Personal information
- Full name: Cyril Otto Hudson Sewell
- Born: 19 December 1874 Pietermaritzburg, Colony of Natal
- Died: 19 August 1951 (aged 76) Bexhill-on-Sea, Sussex, England
- Nickname: Skilly
- Batting: Right-handed
- Bowling: Right-arm slow
- Relations: JJ Sewell (father)

Domestic team information
- 1895–1919: Gloucestershire
- 1896–1912: Marylebone Cricket Club

Career statistics
| Competition | First-class |
| Matches | 173 |
| Runs scored | 7,562 |
| Batting average | 26.07 |
| 100s/50s | 9/34 |
| Top score | 165 |
| Balls bowled | 403 |
| Wickets | 5 |
| Bowling average | 61.60 |
| 5 wickets in innings | 0 |
| 10 wickets in match | 0 |
| Best bowling | 2/35 |
| Catches/stumpings | 118/– |
- Source: CricketArchive, 16 November 2012

= Cyril Sewell =

South African cricketer

Cyril Otto Hudson Sewell (19 December 1874 – 19 August 1951) was a Natal-born English first-class cricketer who played for Gloucestershire and the Marylebone Cricket Club between 1895 and 1919.

==Cricket career==
A right-handed batsman, Sewell could open the batting or play lower in the order, as required.
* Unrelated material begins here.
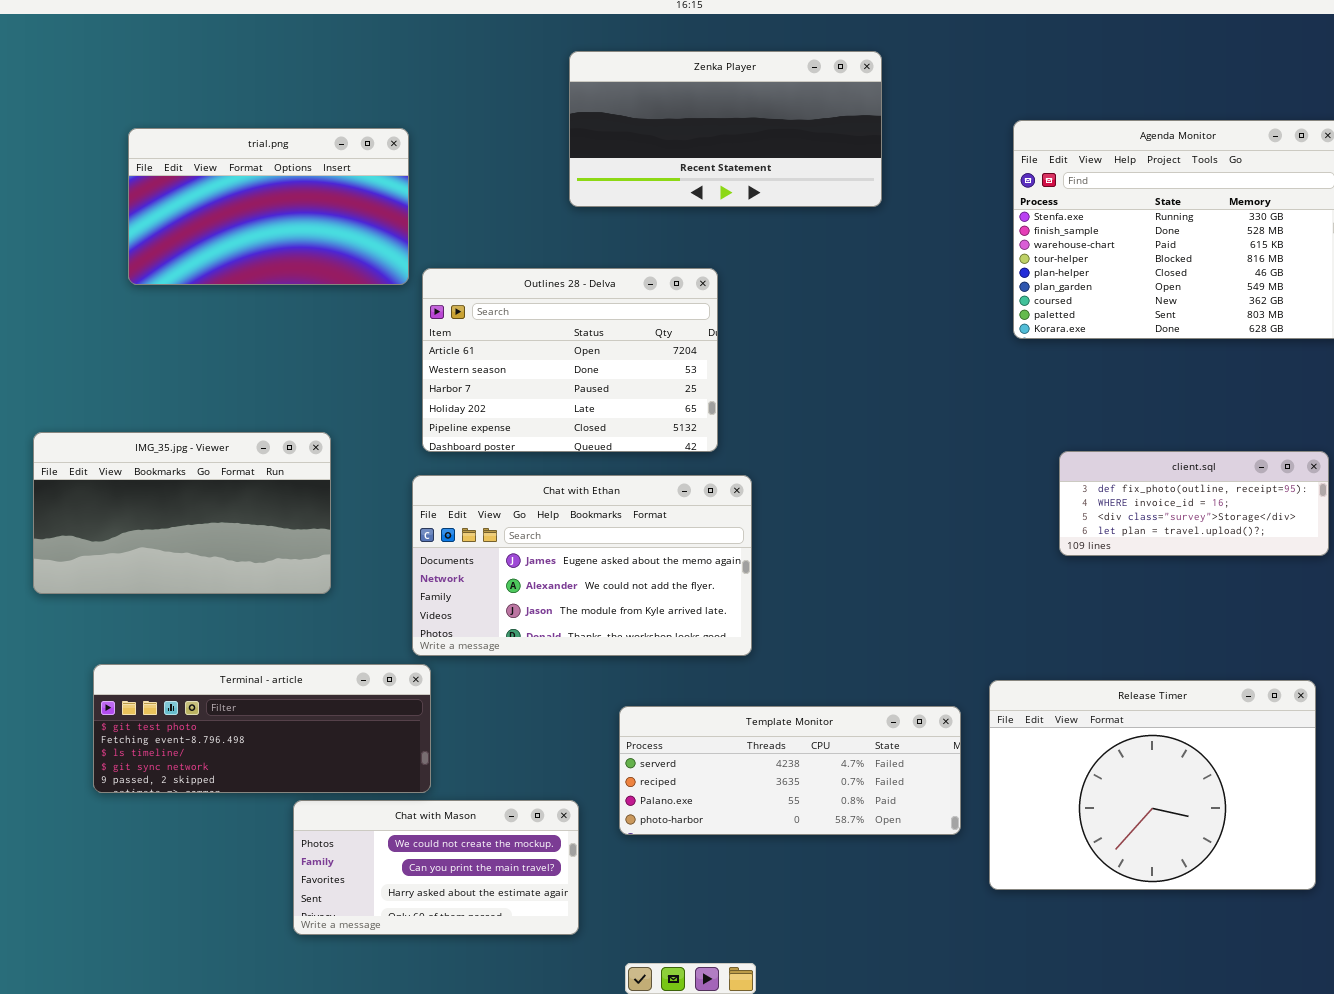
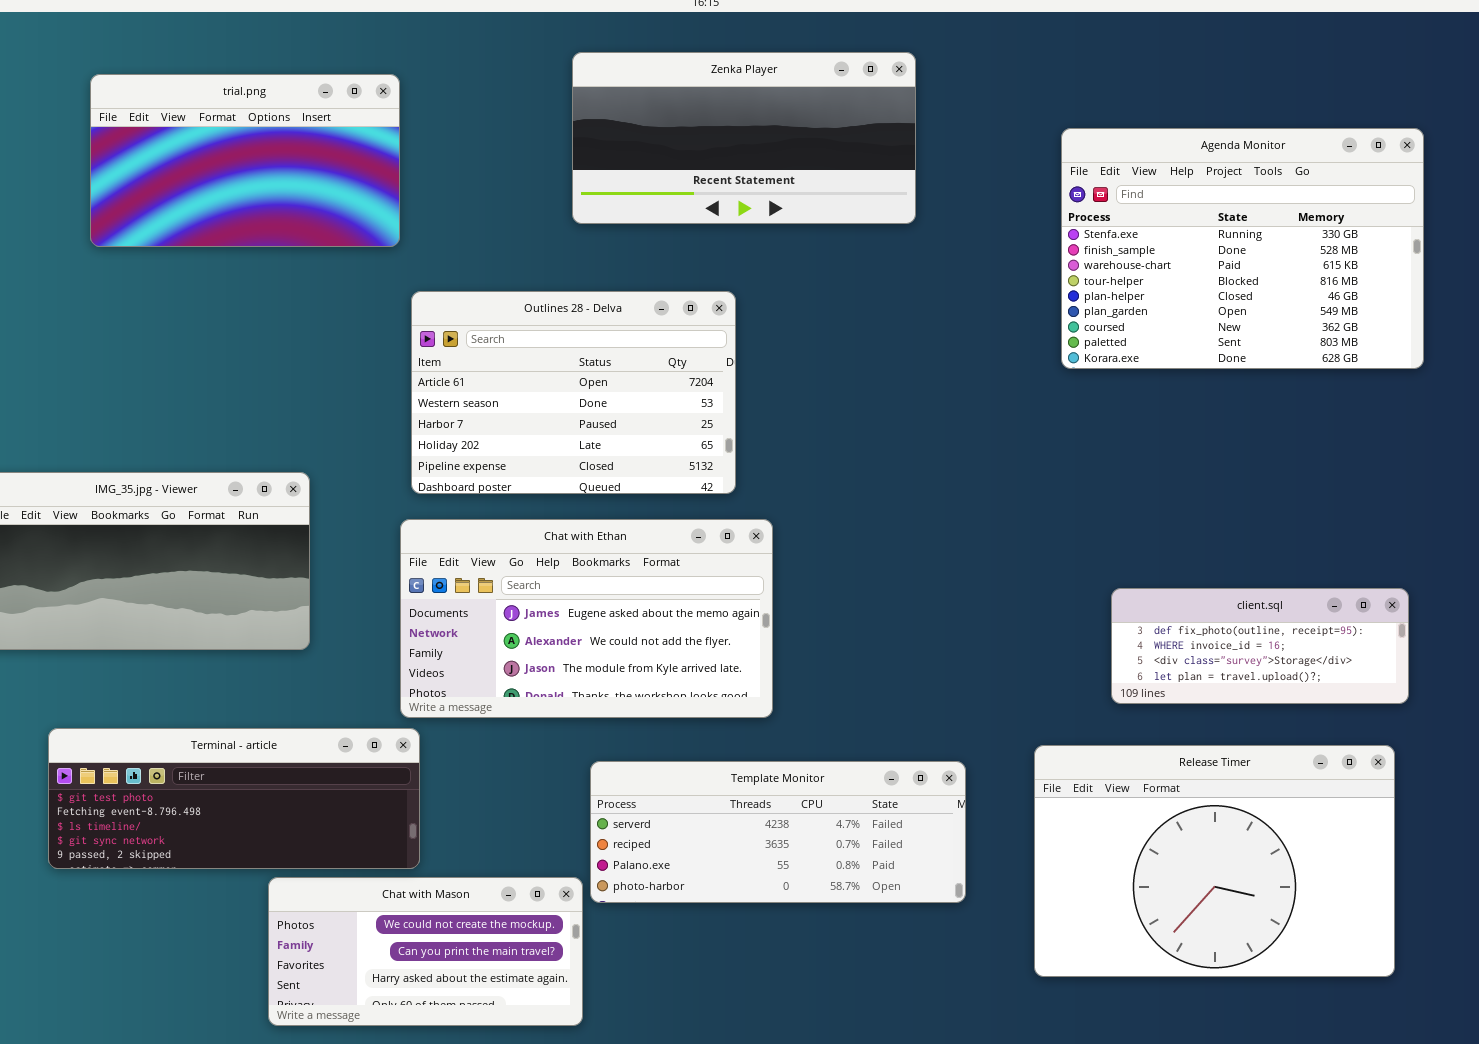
trial.png: [128,128,409,285] -> [90,74,400,247], moved
client.sql: [1059,451,1329,556] -> [1111,588,1409,704], moved
Template Monitor: [619,706,961,835] -> [590,761,966,903], moved

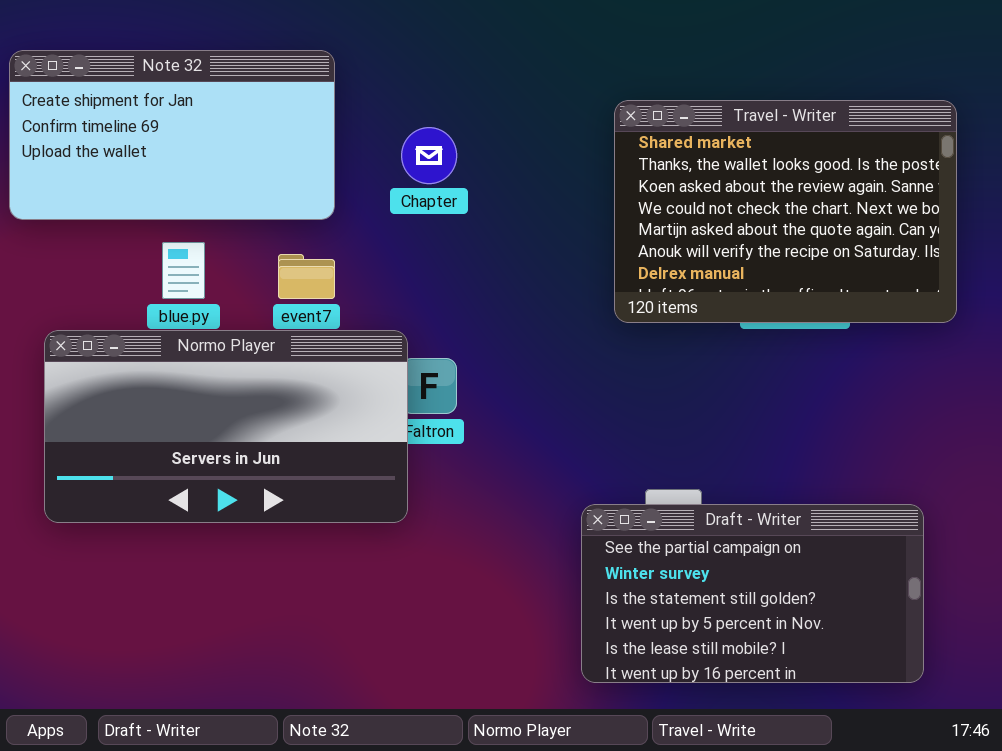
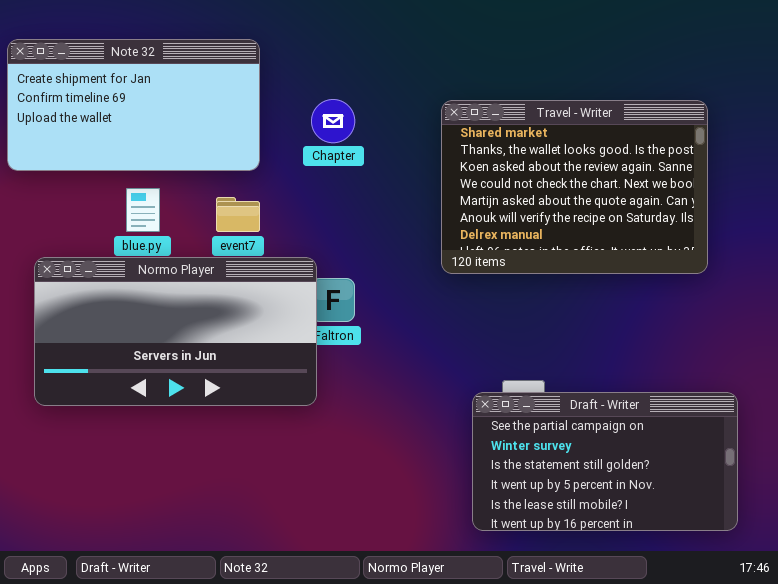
Travel - Writer: [614,100,957,323] -> [441,100,708,274], moved
Draft - Writer: [581,504,924,683] -> [472,392,738,531], moved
The majority of his 173 first-class appearances were made for Gloucestershire, who he captained in the two years prior to the First World War.

At the age of 19, he was part of the South African side which toured England in 1894. On the tour, Sewell was the leading run-scorer for the tourists, accruing 1,038 runs at an average of 30.52, although none of the matches were considered to be first-class. He moved to England the following year and made his Gloucestershire debut in May 1895. He scored his maiden century the following season against Nottinghamshire, scoring 104 runs in the second innings. He scored over 1,000 runs in a season for the first of two occasions in 1898, accruing 1,114 runs at an average of 33.75. He then toured North America as part of Pelham Warner's side in late 1898.

He played only occasionally for Gloucestershire between 1899 and 1912, not appearing at all in 1907, 1908 or 1911. In 1906, he achieved his highest batting average in a season, scoring his 409 runs at 45.44. He was appointed as secretary of Gloucestershire in 1912, and captain the subsequent year, taking over both positions from Gilbert Jessop. He appeared more regularly at this time, playing at least nineteen matches in each of the three years prior to the cessation of cricket due to the First World War. In 1914, he passed 1,000 runs in a second for the second and final time, scoring 1,142 runs at 26.55. He appeared only once in first-class cricket after the war, having little impact during a county match against Lancashire. Described in his Wisden obituary as a "hard-hitting, attractive batsman", Sewell scored 7,562 runs in first-class cricket at an average of 26.07, and hit nine centuries.